____ Information provided
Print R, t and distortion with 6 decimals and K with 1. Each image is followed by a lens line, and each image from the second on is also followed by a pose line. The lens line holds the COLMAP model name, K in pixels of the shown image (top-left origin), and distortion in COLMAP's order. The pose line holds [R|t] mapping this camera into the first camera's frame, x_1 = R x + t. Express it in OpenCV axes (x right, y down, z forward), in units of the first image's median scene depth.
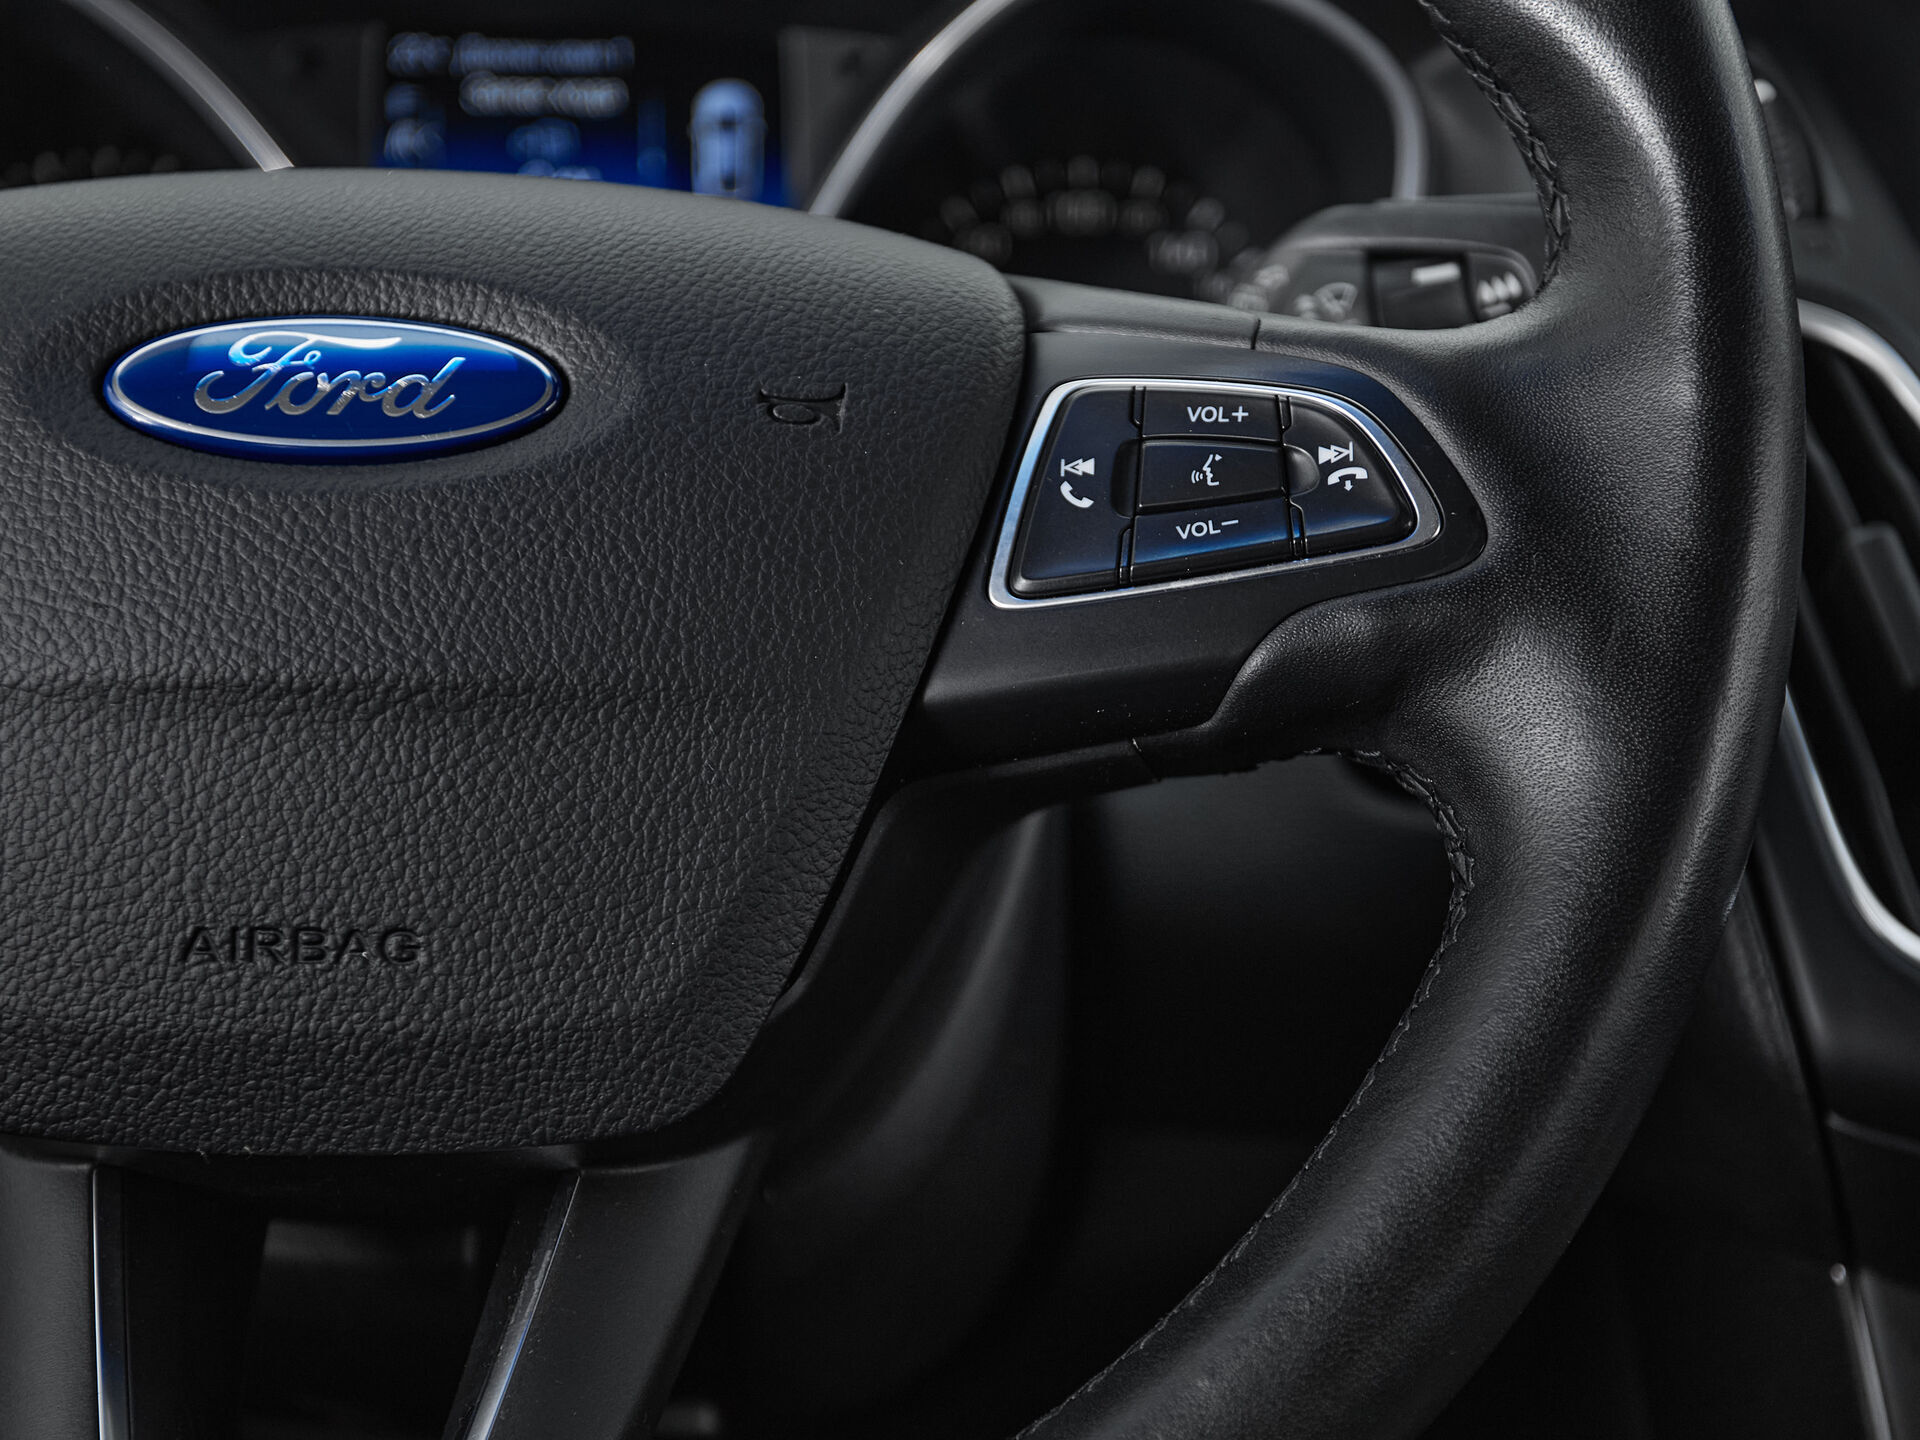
lens RADIAL K [[2959.6, 0, 1009.7], [0, 2959.6, 910.2], [0, 0, 1]] dist [0.006349, 0.162231]
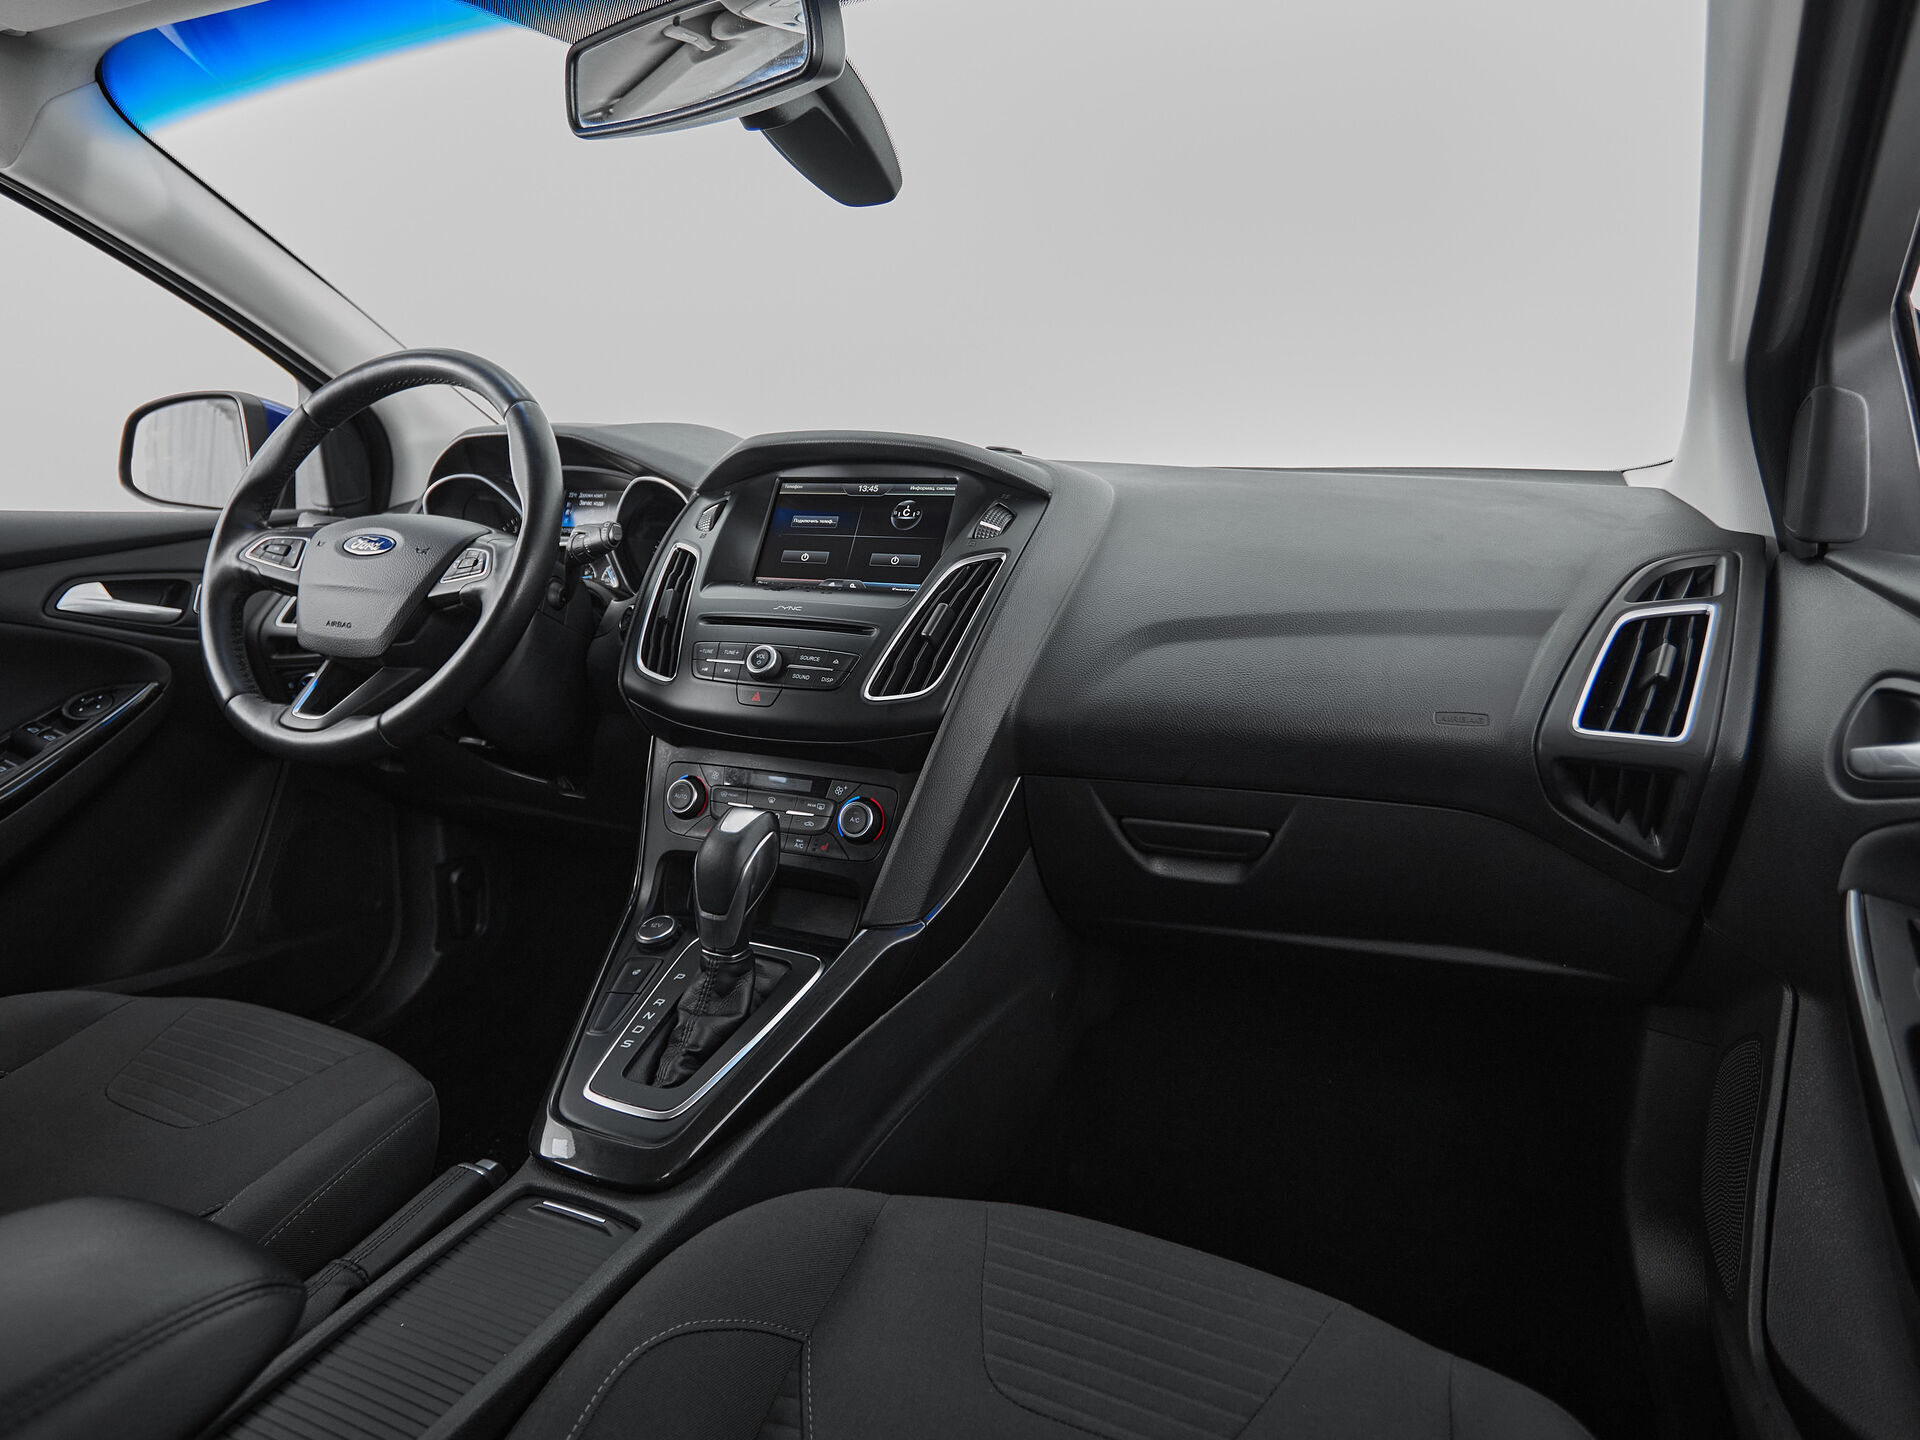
lens RADIAL K [[1162.0, 0, 911.4], [0, 1162.0, 678.9], [0, 0, 1]] dist [0.000118, -0.000283]
pose [[0.899799, 0.079492, -0.429001, 2.063526], [-0.129947, 0.987466, -0.089581, 0.199800], [0.416503, 0.136352, 0.898851, -0.813217]]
________
Task to carry out:
Quote the data above word for word, leaving out the pictures.

Written answer:
Print R, t and distortion with 6 decimals and K with 1. Each image is followed by a lens line, and each image from the second on is also followed by a pose line. The lens line holds the COLMAP model name, K in pixels of the shown image (top-left origin), and distortion in COLMAP's order. The pose line holds [R|t] mapping this camera into the first camera's frame, x_1 = R x + t. Express it in OpenCV axes (x right, y down, z forward), in units of the first image's median scene depth.
lens RADIAL K [[2959.6, 0, 1009.7], [0, 2959.6, 910.2], [0, 0, 1]] dist [0.006349, 0.162231]
lens RADIAL K [[1162.0, 0, 911.4], [0, 1162.0, 678.9], [0, 0, 1]] dist [0.000118, -0.000283]
pose [[0.899799, 0.079492, -0.429001, 2.063526], [-0.129947, 0.987466, -0.089581, 0.199800], [0.416503, 0.136352, 0.898851, -0.813217]]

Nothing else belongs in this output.